The Turing Test is obsolete. It’s time to build a new barometer for AI
the alexa turing aisprasad fastcompany This year marks 70 years since Alan Turing published his paper introducing the concept of the Turing Test in response to the question, “Can machines think?” The test’s goal was to determine if a machine can exhibit conversational behavior indistinguishable from a human. Turing predicted that by the year 2000, an average human would have less than a 70% chance of distinguishing an AI from a human in an imitation game where who is responding—a human or an AI—is hidden from the evaluator.
Why haven’t we as an industry been able to achieve that goal, 20 years past that mark? I believe the goal put forth by Turing is not a useful one for AI scientists like myself to work toward. The Turing Test is fraught with limitations, some of which Turing himself debated in his seminal paper. With AI now ubiquitously integrated into our phones, cars, and homes, it’s become increasingly obvious that people care much more that their interactions with machines be useful, seamless and transparent—and that the concept of machines being indistinguishable from a human is out of touch. Therefore, it is time to retire the lore that has served as an inspiration for seven decades, and set a new challenge that inspires researchers and practitioners equally.
THE TURING TEST AND THE POPULAR IMAGINATION
In the years that followed its introduction, the Turing Test served as the AI north star for academia. The earliest chatbots of the ’60s and ’70s, ELIZA and PARRY, were centered around passing the test. As recently as 2014, chatbot Eugene Goostman declared that it had passed the Turing Test by tricking 33% of the judges that it was human. However, as others have pointed out, the bar of fooling 30% of judges is arbitrary, and even then the victory felt outdated to some.
Still, the Turing Test continues to drive popular imagination. OpenAI’s Generative Pre-trained Transformer 3 (GPT-3) language model has set off headlines about its potential to beat the Turing Test. Similarly, I’m still asked by journalists, business leaders, and other observers, “When will Alexa pass the Turing Test?” Certainly, the Turing Test is one way to measure Alexa’s intelligence—but is it consequential and relevant to measure Alexa’s intelligence that way?

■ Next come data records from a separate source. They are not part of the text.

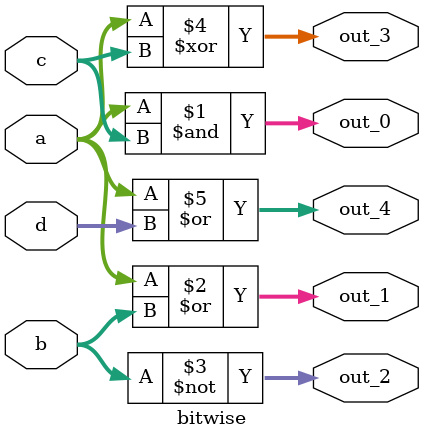
<source format=v>
module bitwise(a,b,c,d,out_0,out_1,out_2,out_3,out_4);
input[3:0] a,b,c,d;
output[3:0]out_0,out_1,out_2,out_3,out_4;

//a=4'b1001;b=4'b1100;c=4'b1x1x;d=4'b111z;
assign out_0=a&c; //4b'100x
assign out_1=a|b; //4b'1101
assign out_2=~b; //4b'0011
assign out_3=a^c; //4'b0x1x
assign out_4=a|d; //4'b1111

endmodule

</source>
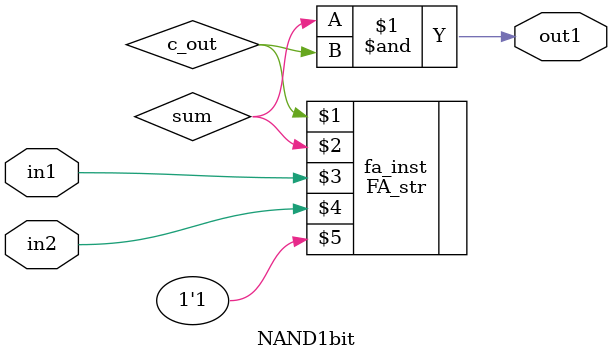
<source format=v>
`timescale 1ns / 1ps


module NAND1bit(out1,in1,in2);

input in1;
input in2;

output out1;

wire sum,c_out;

FA_str fa_inst(c_out,sum,in1,in2,1'b1);
and #1 and_inst(out1,sum,c_out);

endmodule

</source>
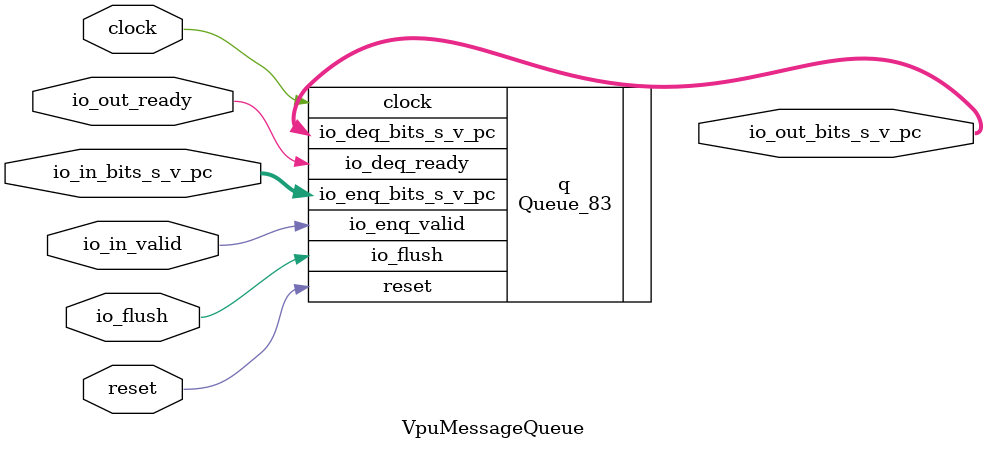
<source format=sv>
`ifndef RANDOMIZE
  `ifdef RANDOMIZE_REG_INIT
    `define RANDOMIZE
  `endif // RANDOMIZE_REG_INIT
`endif // not def RANDOMIZE
`ifndef RANDOMIZE
  `ifdef RANDOMIZE_MEM_INIT
    `define RANDOMIZE
  `endif // RANDOMIZE_MEM_INIT
`endif // not def RANDOMIZE

`ifndef RANDOM
  `define RANDOM $random
`endif // not def RANDOM

// Users can define 'PRINTF_COND' to add an extra gate to prints.
`ifndef PRINTF_COND_
  `ifdef PRINTF_COND
    `define PRINTF_COND_ (`PRINTF_COND)
  `else  // PRINTF_COND
    `define PRINTF_COND_ 1
  `endif // PRINTF_COND
`endif // not def PRINTF_COND_

// Users can define 'ASSERT_VERBOSE_COND' to add an extra gate to assert error printing.
`ifndef ASSERT_VERBOSE_COND_
  `ifdef ASSERT_VERBOSE_COND
    `define ASSERT_VERBOSE_COND_ (`ASSERT_VERBOSE_COND)
  `else  // ASSERT_VERBOSE_COND
    `define ASSERT_VERBOSE_COND_ 1
  `endif // ASSERT_VERBOSE_COND
`endif // not def ASSERT_VERBOSE_COND_

// Users can define 'STOP_COND' to add an extra gate to stop conditions.
`ifndef STOP_COND_
  `ifdef STOP_COND
    `define STOP_COND_ (`STOP_COND)
  `else  // STOP_COND
    `define STOP_COND_ 1
  `endif // STOP_COND
`endif // not def STOP_COND_

// Users can define INIT_RANDOM as general code that gets injected into the
// initializer block for modules with registers.
`ifndef INIT_RANDOM
  `define INIT_RANDOM
`endif // not def INIT_RANDOM

// If using random initialization, you can also define RANDOMIZE_DELAY to
// customize the delay used, otherwise 0.002 is used.
`ifndef RANDOMIZE_DELAY
  `define RANDOMIZE_DELAY 0.002
`endif // not def RANDOMIZE_DELAY

// Define INIT_RANDOM_PROLOG_ for use in our modules below.
`ifndef INIT_RANDOM_PROLOG_
  `ifdef RANDOMIZE
    `ifdef VERILATOR
      `define INIT_RANDOM_PROLOG_ `INIT_RANDOM
    `else  // VERILATOR
      `define INIT_RANDOM_PROLOG_ `INIT_RANDOM #`RANDOMIZE_DELAY begin end
    `endif // VERILATOR
  `else  // RANDOMIZE
    `define INIT_RANDOM_PROLOG_
  `endif // RANDOMIZE
`endif // not def INIT_RANDOM_PROLOG_

module VpuMessageQueue(
  input         clock,
                reset,
                io_in_valid,
  input  [39:0] io_in_bits_s_v_pc,
  input         io_out_ready,
                io_flush,
  output [39:0] io_out_bits_s_v_pc
);

  Queue_83 q (	// @[RocketCore.scala:1605:19]
    .clock              (clock),
    .reset              (reset),
    .io_enq_valid       (io_in_valid),
    .io_enq_bits_s_v_pc (io_in_bits_s_v_pc),
    .io_deq_ready       (io_out_ready),
    .io_flush           (io_flush),
    .io_deq_bits_s_v_pc (io_out_bits_s_v_pc)
  );
endmodule


</source>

To answer that question, let’s go back to when Turing first laid out his thesis. In 1950, the first commercial computer had yet to be sold, groundwork for fiber-optic cables wouldn’t be published for another four years, and the field of AI hadn’t been formally established—that would come in 1956. We now have 100,000 times more computing power on our phones than Apollo 11, and together with cloud computing and high-bandwidth connectivity, AIs can now make decisions based on huge amounts of data within seconds.
While Turing’s original vision continues to be inspiring, interpreting his test as the ultimate mark of AI’s progress is limited by the era when it was introduced. For one, the Turing Test all but discounts AI’s machine-like attributes of fast computation and information lookup, features that are some of modern AI’s most effective. The emphasis on tricking humans means that for an AI to pass Turing’s test, it has to inject pauses in responses to questions like, “do you know what is the cube root of 3434756?” or, “how far is Seattle from Boston?” In reality, AI knows these answers instantaneously, and pausing to make its answers sound more human isn’t the best use of its skills. Moreover, the Turing Test doesn’t take into account AI’s increasing ability to use sensors to hear, see, and feel the outside world. Instead, it’s limited simply to text.
To make AI more useful today, these systems need to accomplish our everyday tasks efficiently. If you’re asking your AI assistant to turn off your garage lights, you aren’t looking to have a dialogue. Instead, you’d want it to fulfill that request and notify you with a simple acknowledgment, “ok” or “done.” Even when you engage in an extensive dialogue with an AI assistant on a trending topic or have a story read to your child, you’d still like to know it is an AI and not a human. In fact, “fooling” users by pretending to be human poses a real risk. Imagine the dystopian possibilities, as we’ve already begun to see with bots seeding misinformation and the emergence of deep fakes.
NEW MEANINGFUL CHALLENGES FOR AI
Instead of obsessing about making AIs indistinguishable from humans, our ambition should be building AIs that augment human intelligence and improve our daily lives in a way that is equitable and inclusive. A worthy underlying goal is for AIs to exhibit human-like attributes of intelligence—including common sense, self-supervision, and language proficiency—and combine machine-like efficiency such as fast searches, memory recall, and accomplishing tasks on your behalf. The end result is learning and completing a variety of tasks and adapting to novel situations, far beyond what a regular person can do.